In ancient times, there was a “keep-left” rule that most civilizations seemed to follow. Going as far back as the Roman Empire and well into the middle ages, most wagons and horse-drawn carriages kept on the left side of the road. Despite the extensive history of driving on the left, modern society has taken a shift, and 166 countries now drive on the right, compared to just 74 that continue to adhere to the keep-left rule.
There has also been some research into whether driving on one side or the other contributes to more accidents. According to statistics, countries that drive on the right experience more fatal car crashes. United States, for example, has 111 road fatalities for every 100 million miles driven. Left-handed driving countries like Australia, on the other hand, see a much fewer share of auto-related deaths at just 50. Likewise, the UK, another nation that drives on the left, experiences even fewer fatal collisions at just 38.

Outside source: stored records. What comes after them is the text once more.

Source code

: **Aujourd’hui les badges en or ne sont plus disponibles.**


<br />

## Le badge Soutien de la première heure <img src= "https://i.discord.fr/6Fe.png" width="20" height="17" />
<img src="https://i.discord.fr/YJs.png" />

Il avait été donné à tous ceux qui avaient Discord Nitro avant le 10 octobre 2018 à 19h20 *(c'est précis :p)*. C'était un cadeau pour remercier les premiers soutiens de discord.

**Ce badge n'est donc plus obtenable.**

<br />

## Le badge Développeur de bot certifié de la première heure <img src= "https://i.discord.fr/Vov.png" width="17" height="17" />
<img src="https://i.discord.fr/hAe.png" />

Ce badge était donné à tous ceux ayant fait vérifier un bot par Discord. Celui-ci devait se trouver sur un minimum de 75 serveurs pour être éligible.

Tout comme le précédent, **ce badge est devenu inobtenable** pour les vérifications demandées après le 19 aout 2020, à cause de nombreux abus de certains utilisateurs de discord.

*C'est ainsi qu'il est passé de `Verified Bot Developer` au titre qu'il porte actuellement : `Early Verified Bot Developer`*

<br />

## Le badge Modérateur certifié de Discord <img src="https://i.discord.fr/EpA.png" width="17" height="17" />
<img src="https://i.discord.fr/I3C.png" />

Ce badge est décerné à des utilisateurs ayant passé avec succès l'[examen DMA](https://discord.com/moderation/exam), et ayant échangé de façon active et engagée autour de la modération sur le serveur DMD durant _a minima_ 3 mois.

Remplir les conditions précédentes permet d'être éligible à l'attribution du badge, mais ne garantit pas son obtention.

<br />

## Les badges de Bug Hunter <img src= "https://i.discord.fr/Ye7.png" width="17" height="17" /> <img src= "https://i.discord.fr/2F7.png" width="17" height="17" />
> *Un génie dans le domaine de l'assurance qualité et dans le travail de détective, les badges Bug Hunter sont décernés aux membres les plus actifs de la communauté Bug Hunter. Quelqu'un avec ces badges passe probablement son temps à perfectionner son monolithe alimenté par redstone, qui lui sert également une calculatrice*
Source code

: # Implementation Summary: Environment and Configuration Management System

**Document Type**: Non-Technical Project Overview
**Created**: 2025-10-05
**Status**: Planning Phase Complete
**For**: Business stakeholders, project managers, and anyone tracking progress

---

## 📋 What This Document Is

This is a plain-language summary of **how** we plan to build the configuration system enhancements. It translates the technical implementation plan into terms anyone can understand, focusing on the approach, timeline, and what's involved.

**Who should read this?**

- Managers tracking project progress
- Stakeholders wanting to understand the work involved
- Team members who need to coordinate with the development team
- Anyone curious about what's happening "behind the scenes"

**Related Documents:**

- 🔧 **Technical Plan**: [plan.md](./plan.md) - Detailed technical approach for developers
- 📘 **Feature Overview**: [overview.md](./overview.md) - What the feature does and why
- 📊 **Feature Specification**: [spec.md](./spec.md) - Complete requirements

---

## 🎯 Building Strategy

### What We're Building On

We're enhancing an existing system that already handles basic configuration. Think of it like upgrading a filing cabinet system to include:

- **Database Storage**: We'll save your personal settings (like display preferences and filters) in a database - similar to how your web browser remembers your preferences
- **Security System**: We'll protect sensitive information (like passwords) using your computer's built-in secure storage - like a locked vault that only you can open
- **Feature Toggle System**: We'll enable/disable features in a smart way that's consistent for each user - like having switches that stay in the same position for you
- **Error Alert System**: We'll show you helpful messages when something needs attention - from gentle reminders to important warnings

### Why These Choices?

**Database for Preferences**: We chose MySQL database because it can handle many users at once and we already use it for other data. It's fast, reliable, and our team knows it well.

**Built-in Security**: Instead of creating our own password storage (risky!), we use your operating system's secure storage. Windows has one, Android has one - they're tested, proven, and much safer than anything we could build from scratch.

It would be premature, however, to assume that driving on the right is somehow inherently more dangerous. There are multiple factors that can lead to a collision. Common causes include intoxication, texting, fatigue and poor visibility. Furthermore, studies also show that countries that drive on the right also have a greater percentage of motorists that engage in dangerous driving habits, such as cell phone use.
If there is any conclusion to be derived from the data, it is that auto collisions occur for a number of reasons, and more often than not, the cause has something to do with driver negligence, such as reaching for the cell phone or grabbing something from the glove compartment. Regardless of which side of the road you drive, the take-home message is the same: always be a cautious driver.